─── Exercise input

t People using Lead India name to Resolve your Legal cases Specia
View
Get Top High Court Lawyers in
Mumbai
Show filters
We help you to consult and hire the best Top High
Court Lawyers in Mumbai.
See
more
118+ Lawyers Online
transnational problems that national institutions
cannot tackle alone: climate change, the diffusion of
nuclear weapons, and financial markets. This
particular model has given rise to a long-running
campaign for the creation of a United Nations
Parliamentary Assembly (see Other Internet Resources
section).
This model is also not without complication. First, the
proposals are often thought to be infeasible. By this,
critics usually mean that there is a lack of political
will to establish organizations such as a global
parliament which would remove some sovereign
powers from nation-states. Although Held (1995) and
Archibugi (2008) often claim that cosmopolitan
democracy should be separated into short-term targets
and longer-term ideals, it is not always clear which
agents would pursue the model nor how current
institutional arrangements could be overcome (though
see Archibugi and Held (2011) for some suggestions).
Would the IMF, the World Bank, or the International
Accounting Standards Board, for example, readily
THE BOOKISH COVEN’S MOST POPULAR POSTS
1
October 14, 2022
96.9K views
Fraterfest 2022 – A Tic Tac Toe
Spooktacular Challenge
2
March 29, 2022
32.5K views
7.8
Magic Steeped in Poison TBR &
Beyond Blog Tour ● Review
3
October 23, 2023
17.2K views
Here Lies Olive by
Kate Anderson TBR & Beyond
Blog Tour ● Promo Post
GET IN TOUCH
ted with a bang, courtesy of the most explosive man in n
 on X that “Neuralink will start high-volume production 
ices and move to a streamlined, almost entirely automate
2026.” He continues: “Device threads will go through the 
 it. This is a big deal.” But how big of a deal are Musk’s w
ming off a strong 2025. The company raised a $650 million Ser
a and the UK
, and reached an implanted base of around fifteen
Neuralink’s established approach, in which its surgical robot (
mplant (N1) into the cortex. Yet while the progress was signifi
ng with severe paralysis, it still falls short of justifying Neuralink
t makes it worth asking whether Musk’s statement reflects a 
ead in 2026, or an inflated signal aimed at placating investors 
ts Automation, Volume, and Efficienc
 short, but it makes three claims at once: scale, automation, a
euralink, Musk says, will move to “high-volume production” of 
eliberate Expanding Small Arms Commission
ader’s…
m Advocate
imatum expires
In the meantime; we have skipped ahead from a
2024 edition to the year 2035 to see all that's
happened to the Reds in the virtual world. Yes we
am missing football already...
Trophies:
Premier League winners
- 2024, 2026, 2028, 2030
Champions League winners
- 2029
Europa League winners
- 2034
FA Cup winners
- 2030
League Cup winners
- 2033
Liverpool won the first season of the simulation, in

──────

Exercise requirements —
Would you please output every record again, exactly?

Solution for this problem —
t People using Lead India name to Resolve your Legal cases Specia
View
Get Top High Court Lawyers in
Mumbai
Show filters
We help you to consult and hire the best Top High
Court Lawyers in Mumbai.
See
more
118+ Lawyers Online
transnational problems that national institutions
cannot tackle alone: climate change, the diffusion of
nuclear weapons, and financial markets. This
particular model has given rise to a long-running
campaign for the creation of a United Nations
Parliamentary Assembly (see Other Internet Resources
section).
This model is also not without complication. First, the
proposals are often thought to be infeasible. By this,
critics usually mean that there is a lack of political
will to establish organizations such as a global
parliament which would remove some sovereign
powers from nation-states. Although Held (1995) and
Archibugi (2008) often claim that cosmopolitan
democracy should be separated into short-term targets
and longer-term ideals, it is not always clear which
agents would pursue the model nor how current
institutional arrangements could be overcome (though
see Archibugi and Held (2011) for some suggestions).
Would the IMF, the World Bank, or the International
Accounting Standards Board, for example, readily
THE BOOKISH COVEN’S MOST POPULAR POSTS
1
October 14, 2022
96.9K views
Fraterfest 2022 – A Tic Tac Toe
Spooktacular Challenge
2
March 29, 2022
32.5K views
7.8
Magic Steeped in Poison TBR &
Beyond Blog Tour ● Review
3
October 23, 2023
17.2K views
Here Lies Olive by
Kate Anderson TBR & Beyond
Blog Tour ● Promo Post
GET IN TOUCH
ted with a bang, courtesy of the most explosive man in n
 on X that “Neuralink will start high-volume production 
ices and move to a streamlined, almost entirely automate
2026.” He continues: “Device threads will go through the 
 it. This is a big deal.” But how big of a deal are Musk’s w
ming off a strong 2025. The company raised a $650 million Ser
a and the UK
, and reached an implanted base of around fifteen
Neuralink’s established approach, in which its surgical robot (
mplant (N1) into the cortex. Yet while the progress was signifi
ng with severe paralysis, it still falls short of justifying Neuralink
t makes it worth asking whether Musk’s statement reflects a 
ead in 2026, or an inflated signal aimed at placating investors 
ts Automation, Volume, and Efficienc
 short, but it makes three claims at once: scale, automation, a
euralink, Musk says, will move to “high-volume production” of 
eliberate Expanding Small Arms Commission
ader’s…
m Advocate
imatum expires
In the meantime; we have skipped ahead from a
2024 edition to the year 2035 to see all that's
happened to the Reds in the virtual world. Yes we
am missing football already...
Trophies:
Premier League winners
- 2024, 2026, 2028, 2030
Champions League winners
- 2029
Europa League winners
- 2034
FA Cup winners
- 2030
League Cup winners
- 2033
Liverpool won the first season of the simulation, in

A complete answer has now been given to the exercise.